Copy the lines of the data from the one containing "7.17 成都｜药交会·区域增长大会，赋能工商" through the end of the data, both ends included, and substitute "Homepage" for "Startseite" while leaving everything else unchanged. Leave the pictures out of your answer.

==========

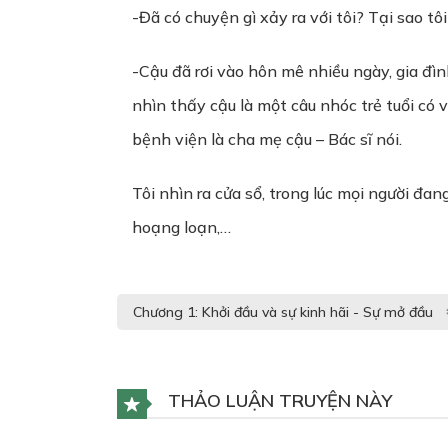
-Đã có chuyện gì xảy ra với tôi? Tại sao tôi
-Cậu đã rơi vào hôn mê nhiều ngày, gia đìn
nhìn thấy cậu là một câu nhóc trẻ tuổi có
bệnh viện là cha mẹ cậu – Bác sĩ nói.
Tôi nhìn ra cửa sổ, trong lúc mọi người đan
hoạng loạn,…
THẢO LUẬN TRUYỆN NÀY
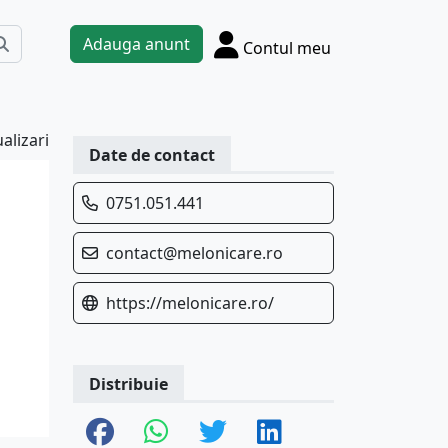
Adauga anunt
Contul meu
alizari
Date de contact
0751.051.441
contact@melonicare.ro
https://melonicare.ro/
Distribuie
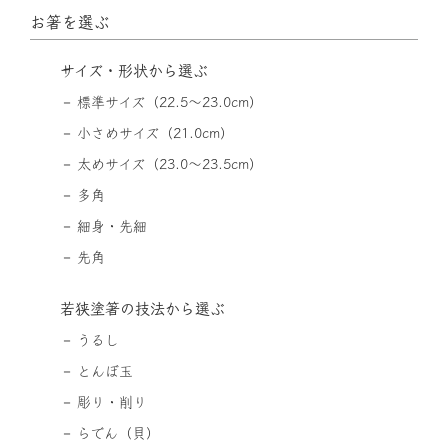
お箸を選ぶ
サイズ・形状から選ぶ
標準サイズ（22.5〜23.0cm）
小さめサイズ（21.0cm）
太めサイズ（23.0〜23.5cm）
多角
細身・先細
先角
若狭塗箸の技法から選ぶ
うるし
とんぼ玉
彫り・削り
らでん（貝）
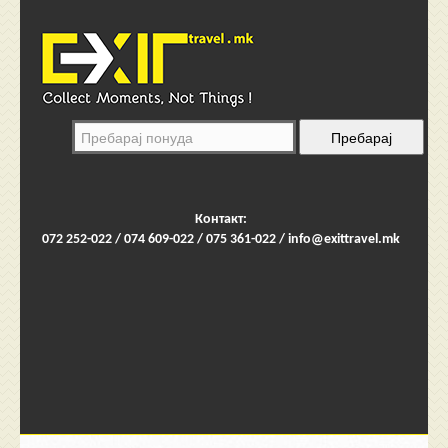
Контакт:
072 252-022 / 074 609-022 / 075 361-022 /
info@exittravel.mk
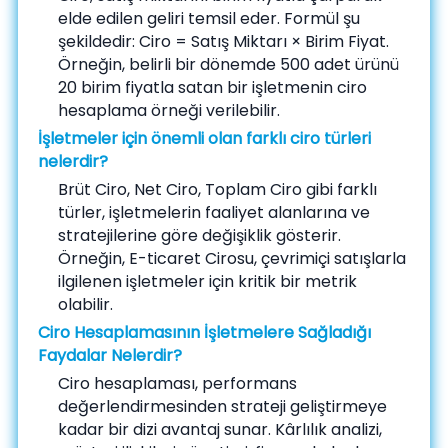
elde edilen geliri temsil eder. Formül şu
şekildedir: Ciro = Satış Miktarı × Birim Fiyat.
Örneğin, belirli bir dönemde 500 adet ürünü
20 birim fiyatla satan bir işletmenin ciro
hesaplama örneği verilebilir.
İşletmeler için önemli olan farklı ciro türleri
nelerdir?
Brüt Ciro, Net Ciro, Toplam Ciro gibi farklı
türler, işletmelerin faaliyet alanlarına ve
stratejilerine göre değişiklik gösterir.
Örneğin, E-ticaret Cirosu, çevrimiçi satışlarla
ilgilenen işletmeler için kritik bir metrik
olabilir.
Ciro Hesaplamasının İşletmelere Sağladığı
Faydalar Nelerdir?
Ciro hesaplaması, performans
değerlendirmesinden strateji geliştirmeye
kadar bir dizi avantaj sunar. Kârlılık analizi,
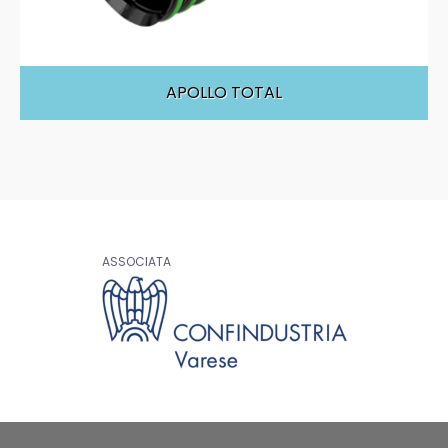
APOLLO TOTAL
ASSOCIATA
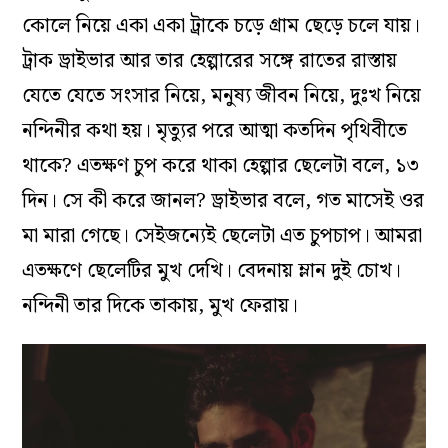
কোলে নিয়ে একা একা ট্রাকে চড়ে গ্রাম ছেড়ে চলে যায়।
ট্রাক ড্রাইভার আর তার হেল্পারের সঙ্গে রাতের রাস্তায়
যেতে যেতে সংসার নিয়ে, মনুষ্য জীবন নিয়ে, দুঃখ নিয়ে
নন্দিনীর কথা হয়। মৃত্যুর পরে আত্মা কতদিন পৃথিবীতে
থাকে? এতক্ষণ চুপ করে থাকা হেল্পার ছেলেটা বলে, ১৩
দিন। সে কী করে জানল? ড্রাইভার বলে, গত মাসেই ওর
মা মারা গেছে। সেইজন্যেই ছেলেটা এত চুপচাপ। আমরা
এতক্ষণে ছেলেটির মুখ দেখি। বেদনায় ম্লান দুই চোখ।
নন্দিনী তার দিকে তাকায়, মুখ ফেরায়।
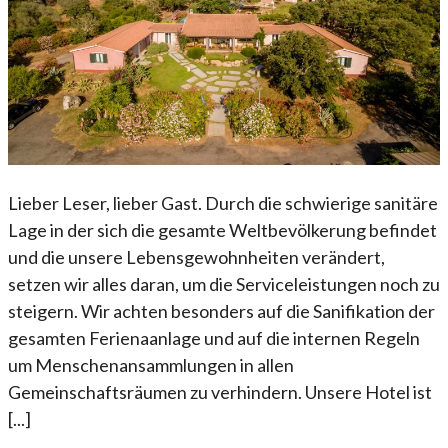
Lieber Leser, lieber Gast. Durch die schwierige sanitäre
Lage in der sich die gesamte Weltbevölkerung befindet
und die unsere Lebensgewohnheiten verändert,
setzen wir alles daran, um die Serviceleistungen noch zu
steigern. Wir achten besonders auf die Sanifikation der
gesamten Ferienaanlage und auf die internen Regeln
um Menschenansammlungen in allen
Gemeinschaftsräumen zu verhindern. Unsere Hotel ist
[...]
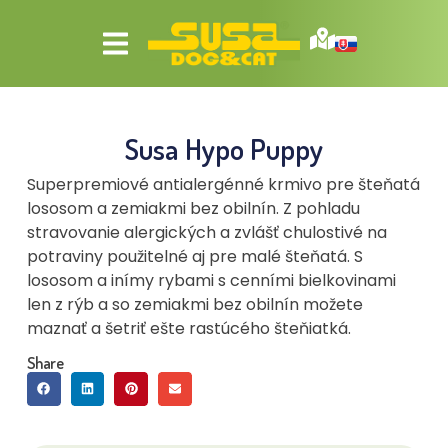
Susa Hypo Puppy
Superpremiové antialergénné krmivo pre šteňatá
lososom a zemiakmi bez obilnín. Z pohladu
stravovanie alergických a zvlášť chulostivé na
potraviny použitelné aj pre malé šteňatá. S
lososom a inímy rybami s cenními bielkovinami
len z rýb a so zemiakmi bez obilnín možete
maznať a šetriť ešte rastúcého šteňiatká.
Share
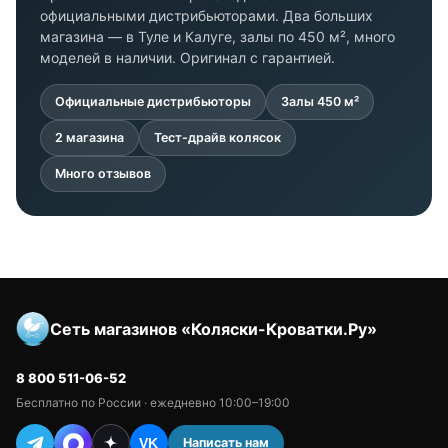
официальными дистрибьюторами. Два больших
магазина — в Туле и Калуге, залы по 450 м², много
моделей в наличии. Оригинал с гарантией.
Официальные дистрибьюторы
Залы 450 м²
2 магазина
Тест-драйв колясок
Много отзывов
Сеть магазинов «Коляски-Кроватки.Ру»
8 800 511-06-52
Бесплатно по России · ежедневно 10:00–19:00
Написать нам
VK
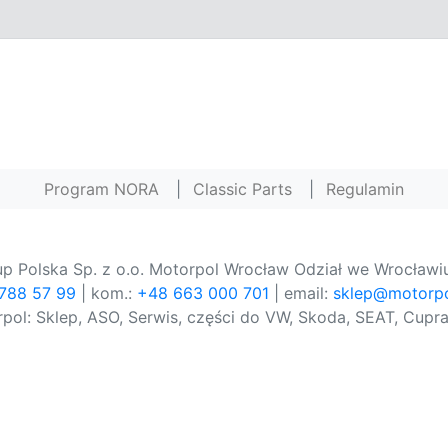
Program NORA
|
Classic Parts
|
Regulamin
p Polska Sp. z o.o. Motorpol Wrocław Odział we Wrocławiu
 788 57 99
| kom.:
+48 663 000 701
| email:
sklep@motorpo
pol: Sklep, ASO, Serwis, części do VW, Skoda, SEAT, Cupra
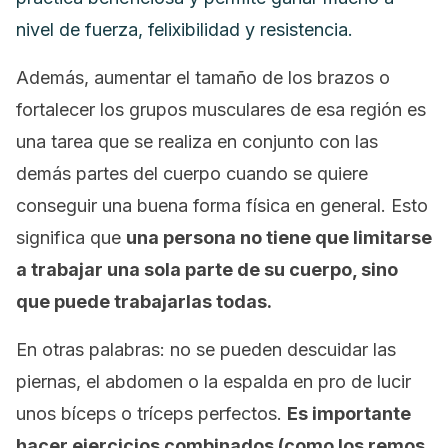
nivel de fuerza, felixibilidad y resistencia.
Además, aumentar el tamaño de los brazos o
fortalecer los grupos musculares de esa región es
una tarea que se realiza en conjunto con las
demás partes del cuerpo cuando se quiere
conseguir una buena forma física en general. Esto
significa que
una persona no tiene que limitarse
a trabajar una sola parte de su cuerpo, sino
que puede trabajarlas todas.
En otras palabras: no se pueden descuidar las
piernas, el abdomen o la espalda en
pro
de lucir
unos bíceps o tríceps perfectos.
Es importante
hacer ejercicios combinados (como los remos,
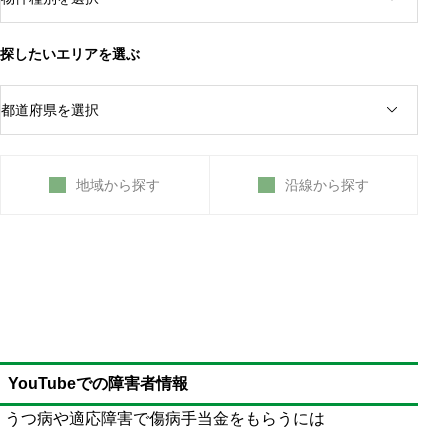
探したいエリアを選ぶ
地域から探す
沿線から探す
YouTubeでの障害者情報
うつ病や適応障害で傷病手当金をもらうには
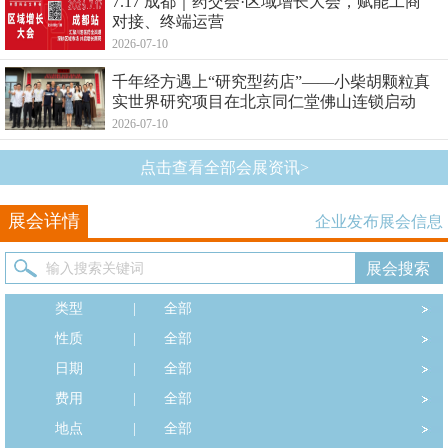
7.17 成都｜药交会·区域增长大会，赋能工商
对接、终端运营
2026-07-10
千年经方遇上“研究型药店”——小柴胡颗粒真
实世界研究项目在北京同仁堂佛山连锁启动
2026-07-10
点击查看全部会展资讯>
展会详情
企业发布展会信息
类型
|
全部
性质
|
全部
日期
|
全部
费用
|
全部
地点
|
全部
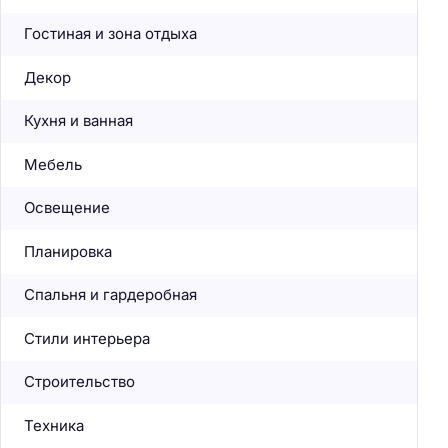
Гостиная и зона отдыха
Декор
Кухня и ванная
Мебель
Освещение
Планировка
Спальня и гардеробная
Стили интерьера
Строительство
Техника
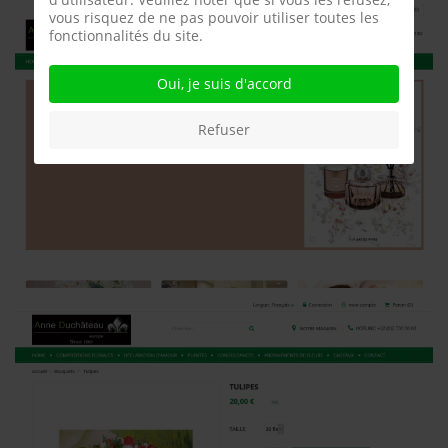
vous risquez de ne pas pouvoir utiliser toutes les
fonctionnalités du site.
Oui, je suis d'accord
Refuser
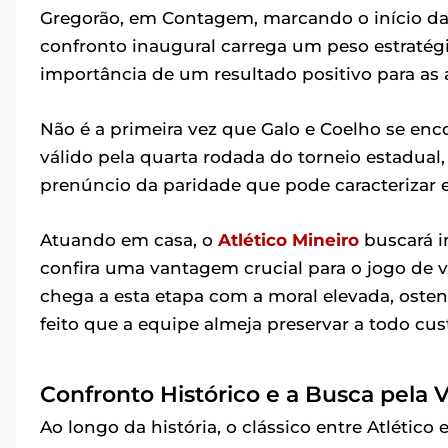
Gregorão, em Contagem, marcando o início da 
confronto inaugural carrega um peso estratég
importância de um resultado positivo para as 
Não é a primeira vez que Galo e Coelho se en
válido pela quarta rodada do torneio estadual
prenúncio da paridade que pode caracterizar 
Atuando em casa, o
Atlético Mineiro
buscará i
confira uma vantagem crucial para o jogo de v
chega a esta etapa com a moral elevada, ost
feito que a equipe almeja preservar a todo cus
Confronto Histórico e a Busca pela 
Ao longo da história, o clássico entre Atlético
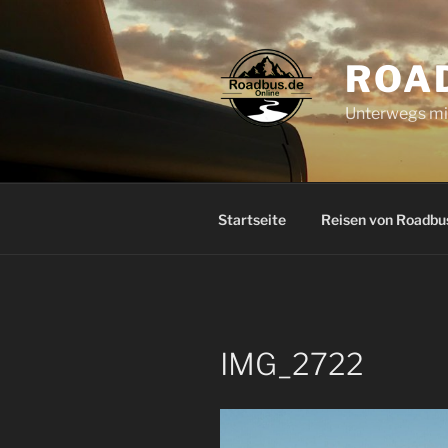
Zum
Inhalt
springen
ROA
Unterwegs mi
Startseite
Reisen von Roadbu
IMG_2722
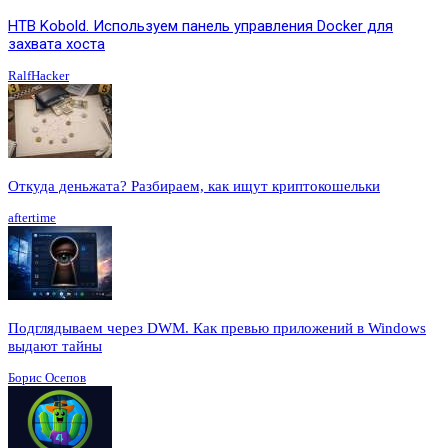
HTB Kobold. Используем панель управления Docker для
захвата хоста
RalfHacker
Откуда деньжата? Разбираем, как ищут криптокошельки
aftertime
Подглядываем через DWM. Как превью приложений в Windows
выдают тайны
Борис Осепов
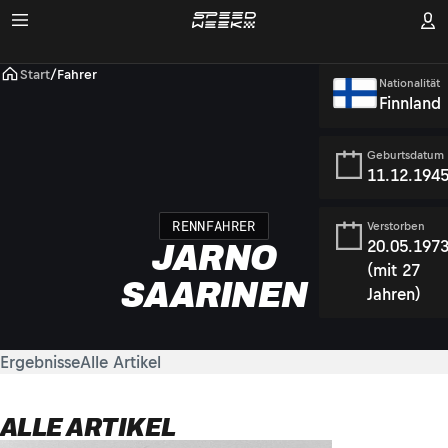
Start
/
Fahrer
Nationalität
Finnland
Geburtsdatum
11.12.194
RENNFAHRER
Verstorben
20.05.197
JARNO
(mit 27
SAARINEN
Jahren)
Ergebnisse
Alle Artikel
ALLE ARTIKEL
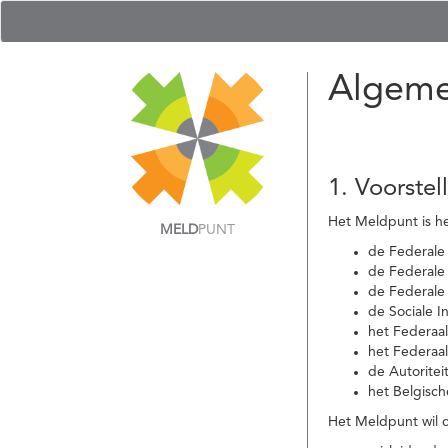
Algeme
1. Voorstel
Het Meldpunt is he
MELD
PUNT
de Federale
de Federale 
de Federale
de Sociale I
het Federaa
het Federaa
de Autoritei
het Belgisch
Het Meldpunt wil c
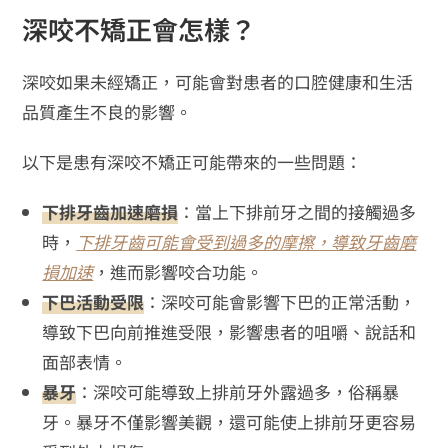
深咬不矯正會怎樣？
深咬如果未經矯正，可能會對患者的口腔健康和生活
品質產生不良的影響。
以下是患有深咬不矯正可能帶來的一些問題：
下排牙齒加速磨損
：當上下排前牙之間的接觸過多
時，
下排牙齒可能會受到過多的摩擦，導致牙齒磨
損加速
，進而影響咬合功能。
下巴活動受限
：深咬可能會影響下巴的正常活動，
導致下巴向前推進受限，影響患者的咀嚼、說話和
面部表情。
暴牙
：深咬可能導致上排前牙外露過多，俗稱暴
牙。暴牙不僅影響美觀，還可能使上排前牙更容易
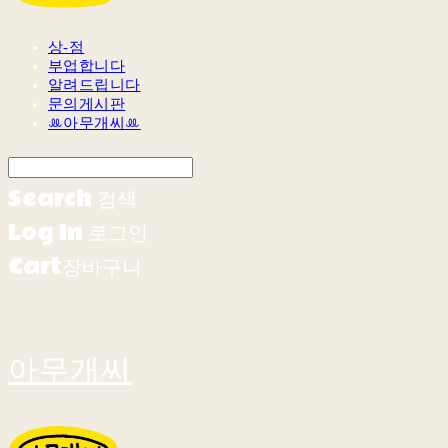
상-점
부업합니다
알려드립니다
문의게시판
ꔛ아무개씨ꔛ
Search
검색
Log In
로그인
Cart
장바구니
아무개씨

==========

EXPECTED ANSWER:
7.17 成都｜药交会·区域增长大会，赋能工商
对接、终端运营
2026-07-10
千年经方遇上“研究型药店”——小柴胡颗粒真
实世界研究项目在北京同仁堂佛山连锁启动
2026-07-10
点击查看全部会展资讯>
展会详情
企业发布展会信息
类型
|
全部
性质
|
全部
日期
|
全部
费用
|
全部
地点
|
全部
Гостиная и зона отдыха
Декор
Кухня и ванная
Мебель
Освещение
Планировка
Спальня и гардеробная
Стили интерьера
Строительство
Техника
vous risquez de ne pas pouvoir utiliser toutes les
fonctionnalités du site.
Oui, je suis d'accord
Refuser
Gregorão, em Contagem, marcando o início da 
confronto inaugural carrega um peso estratég
importância de um resultado positivo para as 
Não é a primeira vez que Galo e Coelho se en
válido pela quarta rodada do torneio estadual
prenúncio da paridade que pode caracterizar 
Atuando em casa, o
Atlético Mineiro
buscará i
confira uma vantagem crucial para o jogo de v
chega a esta etapa com a moral elevada, ost
feito que a equipe almeja preservar a todo cus
Confronto Histórico e a Busca pela 
Ao longo da história, o clássico entre Atlético
Zum
Inhalt
springen
ROA
Unterwegs mi
Homepage
Reisen von Roadbu
IMG_2722
HTB Kobold. Используем панель управления Docker для
захвата хоста
RalfHacker
Откуда деньжата? Разбираем, как ищут криптокошельки
aftertime
Подглядываем через DWM. Как превью приложений в Windows
выдают тайны
Борис Осепов
Start
/
Fahrer
Nationalität
Finnland
Geburtsdatum
11.12.194
RENNFAHRER
Verstorben
20.05.197
JARNO
(mit 27
SAARINEN
Jahren)
Ergebnisse
Alle Artikel
ALLE ARTIKEL
Algeme
1. Voorstel
Het Meldpunt is he
MELD
PUNT
de Federale
de Federale 
de Federale
de Sociale I
het Federaa
het Federaa
de Autoritei
het Belgisch
Het Meldpunt wil c
深咬不矯正會怎樣？
深咬如果未經矯正，可能會對患者的口腔健康和生活
品質產生不良的影響。
以下是患有深咬不矯正可能帶來的一些問題：
下排牙齒加速磨損
：當上下排前牙之間的接觸過多
時，
下排牙齒可能會受到過多的摩擦，導致牙齒磨
損加速
，進而影響咬合功能。
下巴活動受限
：深咬可能會影響下巴的正常活動，
導致下巴向前推進受限，影響患者的咀嚼、說話和
面部表情。
暴牙
：深咬可能導致上排前牙外露過多，俗稱暴
牙。暴牙不僅影響美觀，還可能使上排前牙更容易
상-점
부업합니다
알려드립니다
문의게시판
ꔛ아무개씨ꔛ
Search
검색
Log In
로그인
Cart
장바구니
아무개씨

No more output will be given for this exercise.